林云聞后心間一喜,登時喜上眉梢,剛欲說話,只聽見水月貞又道:“我指證不假,不過卻不是指證白弟,而是你林云!”
眾人聞后,頓時一片嘩然,紛紛議論,陸子峰聽后心間一喜,抬頭看向白弟,見他此時站在一旁竟然低著頭,似乎對著周圍情況漠不關心。
林動笑容僵在臉上,神色頗不自然,而后強顏歡笑,再次牽動嘴角笑道:“水姑娘說笑了。”
水月貞不理睬他,走出兩步,來到白弟身旁,看向五行宗各方首座,道:“先前…森木峰白弟曾說昨晚與一人交手而被他抓破衣衫,這并非他胡編亂造,而是確有其事。”
冷無心走出兩步,冷冷的看著水月貞,聲音更冷,道:“貞兒,你是如何知曉的?難道昨晚你也在場么?”
水月貞點頭道:“不錯,昨晚弟子確實在場。”
冷無心聞后臉色大變,身子竟是向后退出兩步,貌似聞到什么驚天駭事一般,伸手指向水月貞。
水月貞見狀,心中竟然泛起一絲苦澀來,忙道:“弟子并未與他碰面,在暗中曾相助過他。”
于是,她便將昨晚黑暗中發生的經過向著眾人敘述一遍,說完,水月貞轉身怒視林云,蔑視他道:“白弟并非魔教奸細,你林云才是!”
“林公子,你?怎么你…?”
卻是司徒明聞后臉色微變,見許多人看自己眼色已然不同,忙站出身來道。
林云聞后臉色亦是微微一變,不過馬上又恢復常態,強笑道:“怎么說著說著我卻成了魔教奸細?我林云乃林氏公子,又如何屑與魔教為伍,簡直荒謬!”
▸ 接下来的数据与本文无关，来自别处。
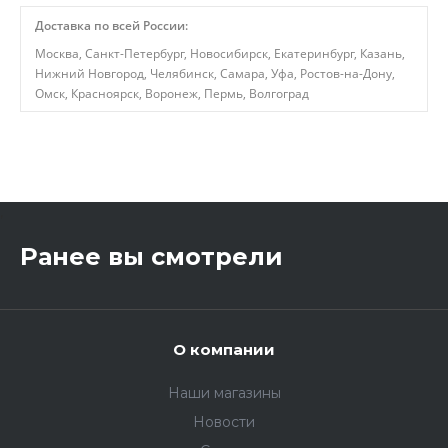
Доставка по всей России:
Москва, Санкт-Петербург, Новосибирск, Екатеринбург, Казань,
Нижний Новгород, Челябинск, Самара, Уфа, Ростов-на-Дону,
Омск, Красноярск, Воронеж, Пермь, Волгоград
,
Ранее вы смотрели
О компании
Наши магазины
Новости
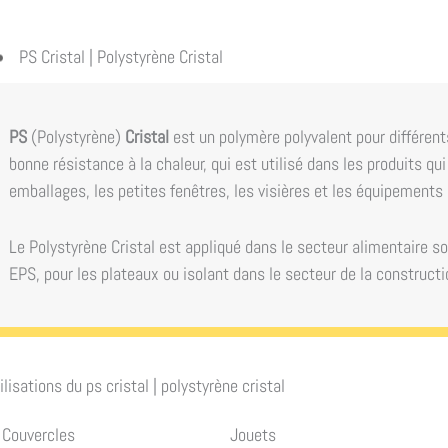
PS Cristal | Polystyrène Cristal
PS
(Polystyrène)
Cristal
est un polymère polyvalent pour différents
bonne résistance à la chaleur, qui est utilisé dans les produits qu
emballages, les petites fenêtres, les visières et les équipements 
Le Polystyrène Cristal est appliqué dans le secteur alimentaire 
EPS, pour les plateaux ou isolant dans le secteur de la constructi
ilisations du
ps cristal | polystyrène cristal
Couvercles
Jouets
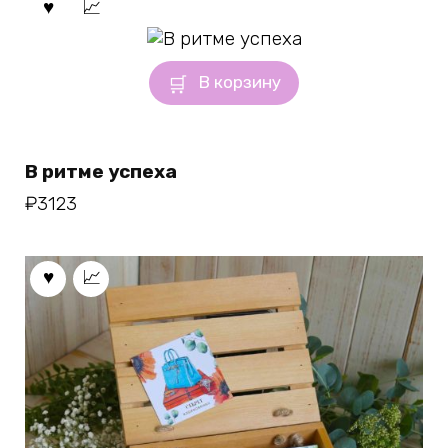
В корзину
В ритме успеха
₽
3123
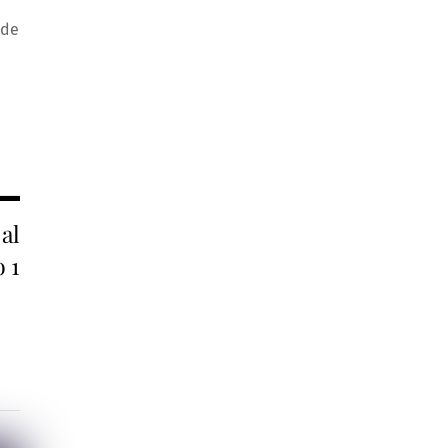
 de
al
 1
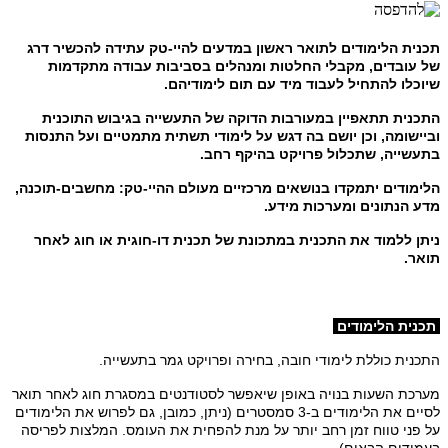
תכנית הלימודים לתואר ראשון במדעים להיי-טק עתידה להכשיר דרג
של עובדים, מקבלי החלטות ומנהלים בסביבות עבודה מתקדמות
שיוכלו להתחיל לעבוד מיד עם תום לימודיהם.
התכנית תתאפיין במעורבות הדוקה של התעשייה בגיבוש התוכנית
וביישומה, וכן יושם בה דגש על לימודי תשתית מתמטיים ועל התנסות
בתעשייה, שתכלול פרויקט בהיקף רחב.
הלימודים יתמקדו בנושאים מרכזיים מעולם ההיי-טק: מחשבים-תוכנה,
מדע הנתונים ומערכות מידע.
ניתן ללמוד את התכנית במתכונת של תכנית דו-חוגית או חוג לאחר
תואר.
תכנית הלימודים
התכנית כוללת לימודי חובה, בחירה ופרויקט גמר בתעשייה.
מערכת השעות בנויה באופן שיאפשר לסטודנטים במסגרת חוג לאחר תואר
לסיים את הלימודים ב-3 סמסטרים (ניתן, כמובן, גם לפרוש את הלימודים
על פני טווח זמן רחב יותר על מנת להפחית את העומס. המלצות לפריסה
בעמודים הבאים).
“你還想狡辯?昨晚那人將白弟身衫抓破,既然不是你所抓,為何那條破衫會出現在你的手中?你不是魔教內奸還會是誰?”
石磊伸手指向他怒道。
“證據呢?你們說我乃魔教奸細,你們的證據呢?”
林云淡淡的道。
“難道水師姐所說的話還不是證據么?”
石磊又道。
林云搖搖頭,嘆道:“你們五行宗五峰連枝,誰人不知?她所說的話誰能相信?若是她欲替白弟開脫罪名也未沒有可能!”
“你?”
石磊伸手指著他說不出話來。
林云刷的一下將折扇打開,搖首嘆道:“當然,若是你們非欲將這罪名強加在下身上,那我也無話可說,畢竟你們五行宗人多勢眾,此時又處于你們的地頭上。”
林云一招以退為進,登時讓旁人說不出話來。
“你…你…你還要強加狡辯,白師弟人忠厚老實,他如何會是魔教內奸,倒是你林云,哼哼!”
石磊再次道。
林云聞后卻是看都不再看他,搖著頭嘆息道:“欲加之罪,何患無辭?”
石磊剛欲再說,一旁莫玄喝道:“好了,都別再說了,一切聽從掌教冷真人安排!”
冷無心目視白、林二人不語,后又移目看向端木,道:“端木師弟,你怎么看?”
端木收回眺望遠方的目光來,看著冷無心淡淡的道:“一切全憑掌教師姐安排!”
冷無心再次看向林、白二人,眼角不經意間看了水月貞一眼,見她目視遠方,似乎于此時狀況不聞不問,當下暗暗點頭,方道:“將林云、白弟二人全都拿下,關在房中不得外出,日夜派人嚴加看管!”
“五行宗弟子聽令!”
冷無心冷然喝道。
“是!”
五峰年輕一輩聞后,嘆息一聲,緩步走向二人身邊。
“白師弟,冷師伯有命,你跟我們走吧!”
徐逢春面帶歉仄道。
林云聞后,面露不屑,輕哼一聲,而后大步離去,此時各方能人異士皆聚集于靈淼峰,誰人若欲逃離無疑于插翅難飛。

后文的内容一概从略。